# cutting concrete block with a table saw



## slownsteady (Aug 7, 2014)

I need to cut a couple of concrete cap blocks for a retaining wall. I have used my circular saw in the past and I have to make two cuts bc the 7" blade isn't big enough. So can I put a 10" diamond blade on my table saw and run the block through on that...or am I just asking for a headache?

Alternate plan would be to rent a larger circ saw for about $40


----------



## nealtw (Aug 7, 2014)

Cut it from both sides with 7.25 blade, Total cut will be almost 4 1/2"


----------



## slownsteady (Aug 7, 2014)

so you don't recommend the table saw?


----------



## nealtw (Aug 7, 2014)

The cost of a 10" blade would be a factor for me. I like to drible water on the cut so it would depend on the table saw.


----------



## Chris (Aug 7, 2014)

You can get a 10" blade for dry cutting and it will work but I would wear clothing that covers everything and good safety glasses because it will throw little pieces of sand and they hurt.

If you have a block yard nearby see if they have a wet saw, many do.

Also I have a 14" gas powered cutoff saw and you can rent them by the day at depot or any other rental yard. They have diamond blades for those too. We use them daily.


----------



## nealtw (Aug 7, 2014)

We can rent the saw too, but we have to have our own blade.


----------



## slownsteady (Aug 7, 2014)

Yeah, the saw is about $40 for the rental and I can get a diamond blade rental for an additional $40 (!?) or I can buy a 10" diamond blade for the same $40. Considering I have to make only about 2 or 3 cuts, the cost of a rental seems silly. I have used the 7.5" saw to do this before and that's okay  but i was wondering if the table saw would be better or worse. It def would be more expensive if I trashed my table saw.


----------



## nealtw (Aug 7, 2014)

The cut wouldn't hurt the saw it would get sand blasted or maybe some sparks or if you run water, what about the motor.


----------



## slownsteady (Aug 7, 2014)

I would cut it dry on the table. i usually just cut dry with the circ saw too. 
The more I think about it, the more i want to stay with the circ saw. I already have _that_ blade, so it's no additional cost at all. And Chris makes a good point - the blade rotation on the table saw would throw more stuff my way.


----------



## beachguy005 (Aug 8, 2014)

I cut a bunch of of concrete blocks just using an angle grinder with a diamond blade. Even though I couldn't cut all the way through I cut it around and just snapped it off at the cut.  
Frankly, the snapped part looked more natural than the cut parts but any ragged edges can be dressed with the tool.


----------



## slownsteady (Aug 8, 2014)

The cuts here would be the seams between the caps. Smooth and straight for a flush fit. Two passes will cut all the way through-I just have to be spot-on with the second pass. That's why I thought the larger blade on the table saw would be good.


----------



## stadry (Aug 19, 2014)

*DATA LINES*.
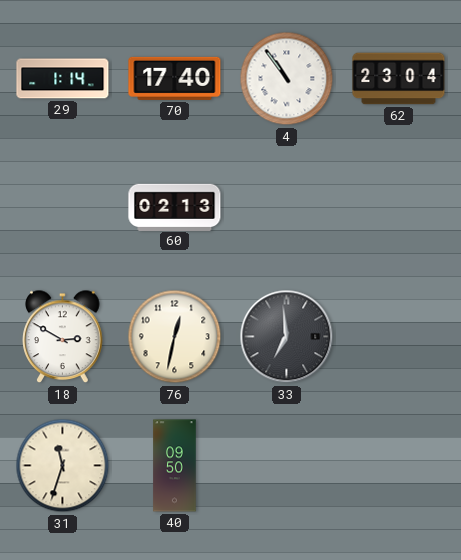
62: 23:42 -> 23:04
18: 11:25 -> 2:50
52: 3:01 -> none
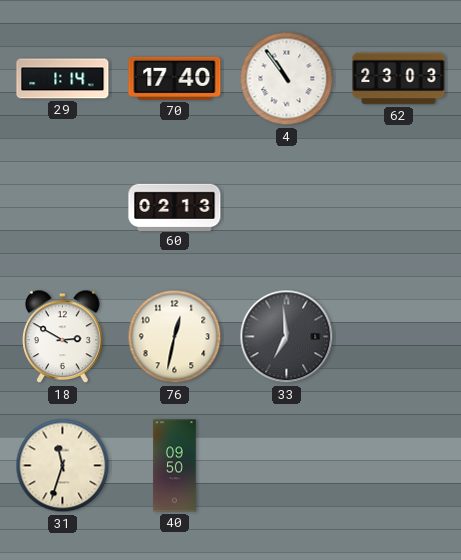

*THE EXERCISE*. Resume the forum thread about cutting concrete block with a table saw, picking it up after its final line. Nothing in the listing is needed.

*THE RESPONSE*.
i don't think a table saw has enough rpm's to run a diamond blade for masonary work BUT i've been wrong before,,, demo saws run about 5 - 6,000rpm's as i recall & blades are specifically made for them


----------



## nealtw (Aug 19, 2014)

table saw turns a 3400rpm


----------



## Chris (Aug 20, 2014)

What about a skil saw with a diamond blade? I have one and use it frequently. It cuts deeper than a angle grinder.


----------



## slownsteady (Aug 20, 2014)

Diamond blade on a 71/2" craftsman circular saw cuts well without much effort. Sure, a demo saw would be nice, but if I ran out and bought every tool for every purpose....., and renting one for just a couple of cuts isn't economical.


----------



## inspectorD (Aug 20, 2014)

Chris said:


> What about a skil saw with a diamond blade? I have one and use it frequently. It cuts deeper than a angle grinder.



Yup, and just make sure you plug it into a GFCI outlet.... because you need to pour water on the brick as you cut it...or you will have dust like you won't believe.. It also cools the blade.
Have a hose just running water over the cut at a trickle works best.


----------



## nealtw (Aug 20, 2014)

inspectorD said:


> Yup, and just make sure you plug it into a GFCI outlet.... because you need to pour water on the brick as you cut it...or you will have dust like you won't believe.. It also cools the blade.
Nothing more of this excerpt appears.